Ohm’s meticulous experiments revealed a consistent proportional relationship between voltage, current, and resistance, encapsulated in the formula V=IR—now celebrated as Ohm’s Law. This discovery not only provided a mathematical description of electricity but also facilitated the predictable design and operation of electrical devices.

Voltage = Current x Resistance
Or
V = I • R

Ohm’s perseverance through skepticism highlighted the significance of his findings, which laid the groundwork for future technological advances and ushered in a new era of electrical engineering.

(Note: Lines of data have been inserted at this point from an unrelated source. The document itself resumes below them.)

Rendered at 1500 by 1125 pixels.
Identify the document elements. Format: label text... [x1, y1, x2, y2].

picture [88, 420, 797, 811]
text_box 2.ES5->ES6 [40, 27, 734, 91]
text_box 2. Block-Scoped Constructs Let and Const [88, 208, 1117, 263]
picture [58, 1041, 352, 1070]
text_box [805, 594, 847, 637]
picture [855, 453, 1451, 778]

Understanding Current, Voltage, and Resistance

To fully understand and apply Ohm’s Law, it is essential to grasp the basic concepts of current, voltage, and resistance. These components are indispensable elements of any circuit, analogous to the elements of a flowing river.

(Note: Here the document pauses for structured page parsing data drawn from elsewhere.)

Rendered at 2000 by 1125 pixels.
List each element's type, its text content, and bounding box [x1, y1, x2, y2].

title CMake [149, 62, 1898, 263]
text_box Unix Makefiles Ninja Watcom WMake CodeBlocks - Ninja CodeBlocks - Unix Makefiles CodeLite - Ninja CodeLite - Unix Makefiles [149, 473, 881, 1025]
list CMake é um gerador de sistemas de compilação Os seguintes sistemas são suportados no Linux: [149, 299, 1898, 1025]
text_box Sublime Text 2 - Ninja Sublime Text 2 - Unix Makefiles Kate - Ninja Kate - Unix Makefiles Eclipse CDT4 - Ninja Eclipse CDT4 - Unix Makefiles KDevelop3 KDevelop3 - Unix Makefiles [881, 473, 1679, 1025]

  • Current (I): The flow of electrons through a conductor, measured in amperes (amps).

  • Voltage (V): The electrical force or pressure that drives electrons through a conductor.

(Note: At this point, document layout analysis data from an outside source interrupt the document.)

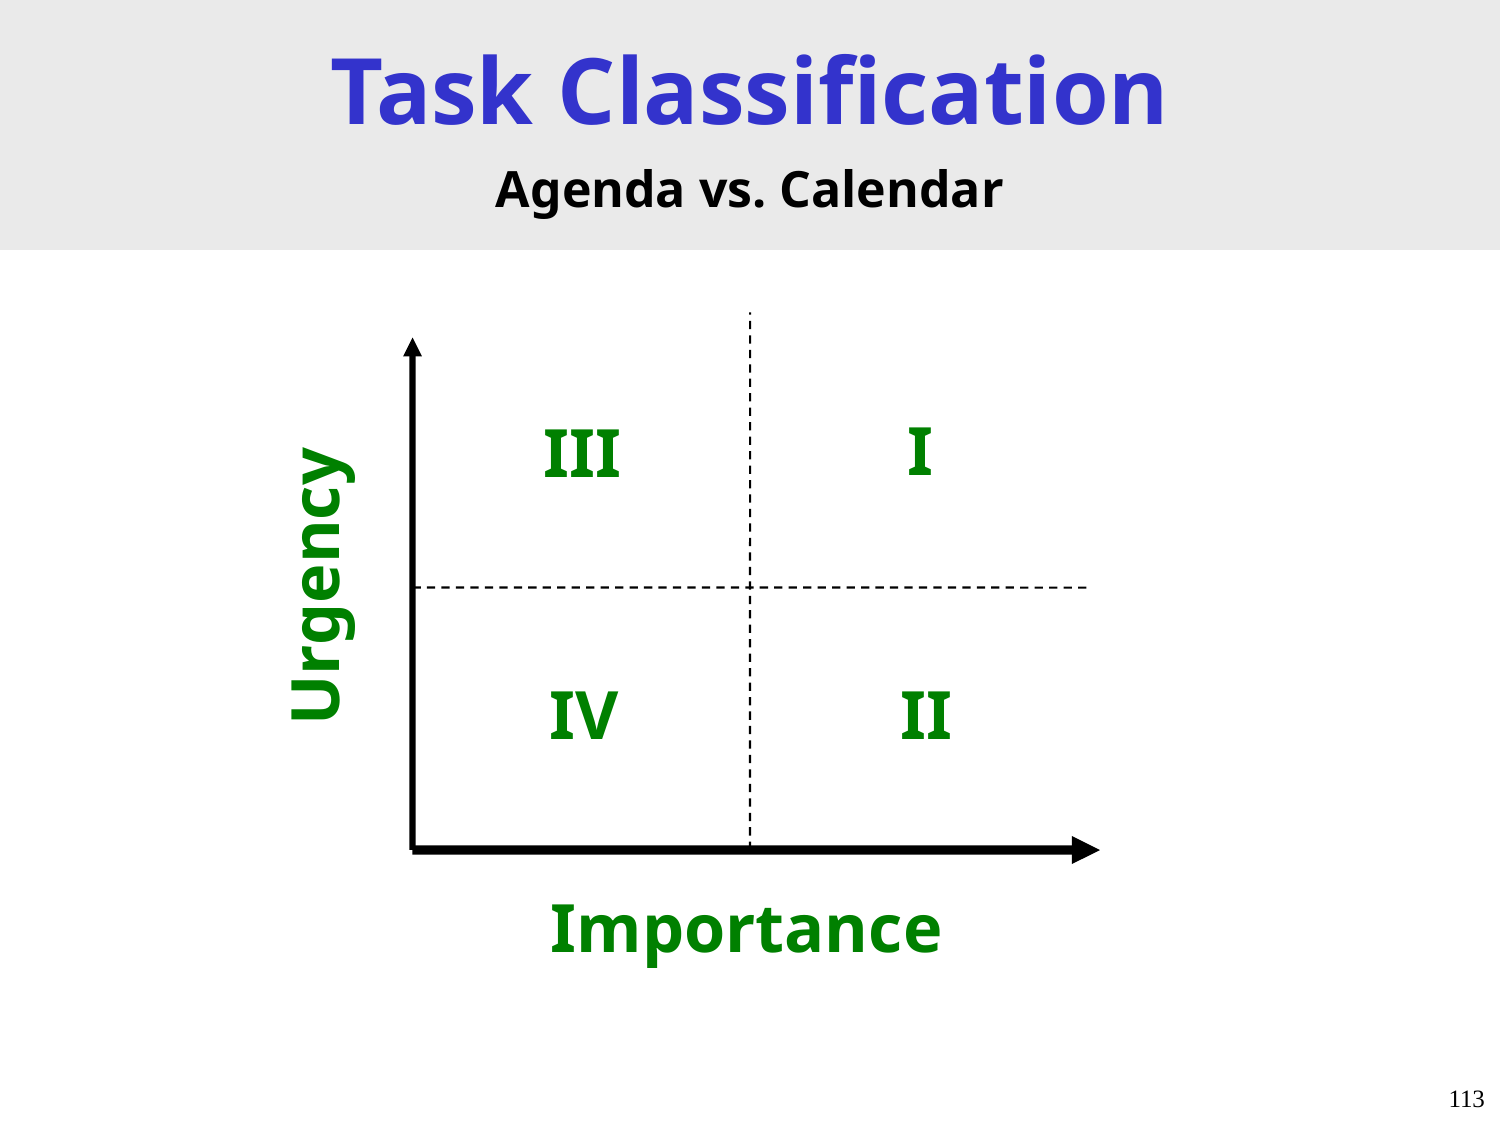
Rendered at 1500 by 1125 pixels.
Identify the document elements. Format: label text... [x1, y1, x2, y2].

title Task Classification Agenda vs. Calendar [0, 0, 1500, 251]
text_box Importance [479, 887, 1014, 975]
text_box [406, 337, 419, 587]
slide_number 113 [1187, 1074, 1500, 1125]
text_box III [472, 412, 693, 500]
text_box I [836, 410, 1005, 498]
text_box Urgency [275, 425, 378, 749]
text_box [412, 843, 1100, 857]
text_box IV [478, 674, 690, 762]
text_box II [829, 674, 1024, 762]
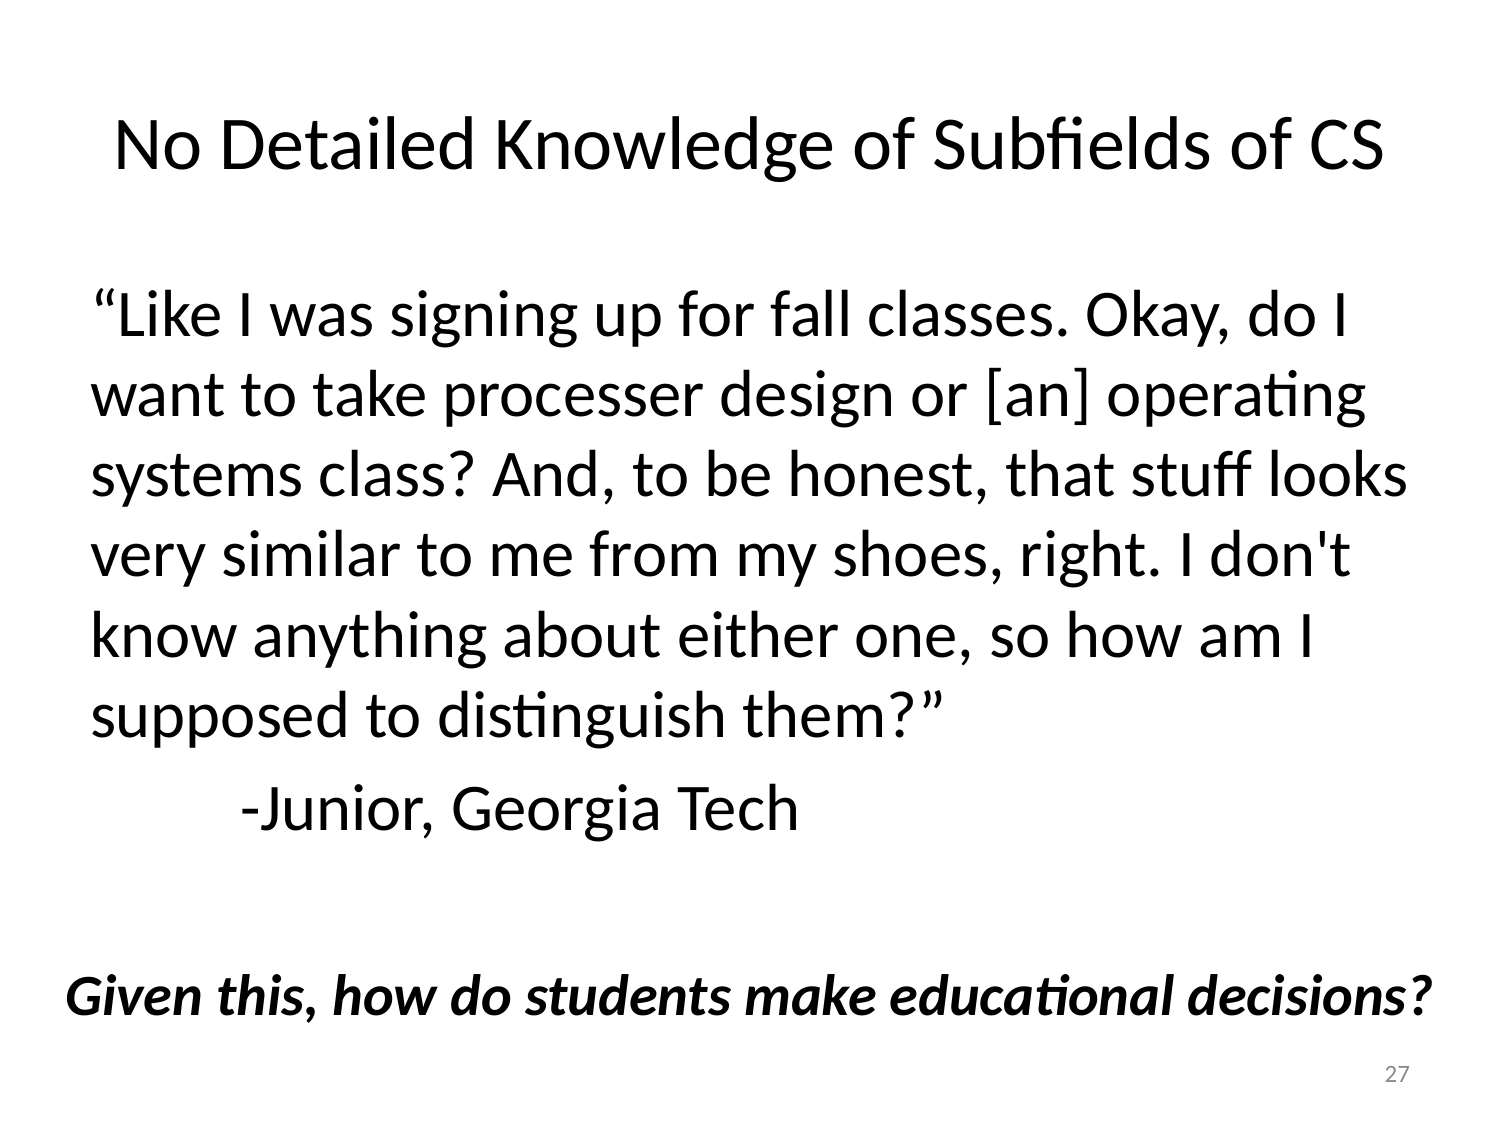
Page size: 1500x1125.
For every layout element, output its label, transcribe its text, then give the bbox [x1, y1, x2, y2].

  • Resistance (R): Provides opposition to the flow of electrons, measured in ohms (Ω), and typically represented by the Greek letter omega.

_images/2_resistance.png

Using a garden hose analogy helps clarify these concepts:

  • Current is comparable to the flow of water, indicating the speed at which electrons move through a conductor.

  • Voltage is like the tap control, regulating the force that propels the water.

  • Resistance is similar to any knots or bends in the hose, which obstruct the water’s path and slow down the flow.

This explanation helps us connect the theoretical knowledge of Ohm’s Law with the behavior of actual circuits, laying the foundation for further learning and application.

Exploring Ohm’s Law with Practical Experiments

Now, let’s apply Ohm’s Law in a hands-on manner by using a simple LED circuit to observe the effects of changing resistance and voltage.

Experiment Setup

  1. You will start with a basic circuit that includes an LED and a 220-ohm resistor.

    _images/2_uno_gnd.png
  2. Substitute the 220-ohm resistor with other resistors of different values as listed below. Record the LED’s brightness changes with each substitution to observe how resistance affects the current and, consequently, the light output.

    Resistor

    Observations

    100Ω

    1KΩ

    10KΩ

    1MΩ

You will notice that only with the 100Ω resistor is the LED brighter than with the previous 220Ω resistor. With higher resistances, the brightness of the LED diminishes until it completely turns off at 1MΩ. Why is this the case?

According to Ohm’s Law (I = V/R), as resistance increases while the voltage is held constant, the current through the LED decreases, thus dimming the LED. At 1MΩ, the current is too small to light up the LED.

  1. After observing the effects of changing resistance, maintain the resistor at 220 ohms and change the circuit’s voltage supply from 5V to 3.3V. Record any changes in the LED’s brightness.

You will find that the LED is slightly dimmer at 3.3V than at 5V. Why is this?

With Ohm’s Law, knowing the resistance and the new voltage, the current should be I = V/R. With a decrease in voltage while resistance stays the same, the current decreases, dimming the LED.

Summary

By conducting these experiments, you have directly observed how Ohm’s Law is fundamental in understanding and designing electrical circuits. This practical application helps cement the theoretical concepts discussed earlier and demonstrates the real-world implications of voltage, current, and resistance in electrical engineering.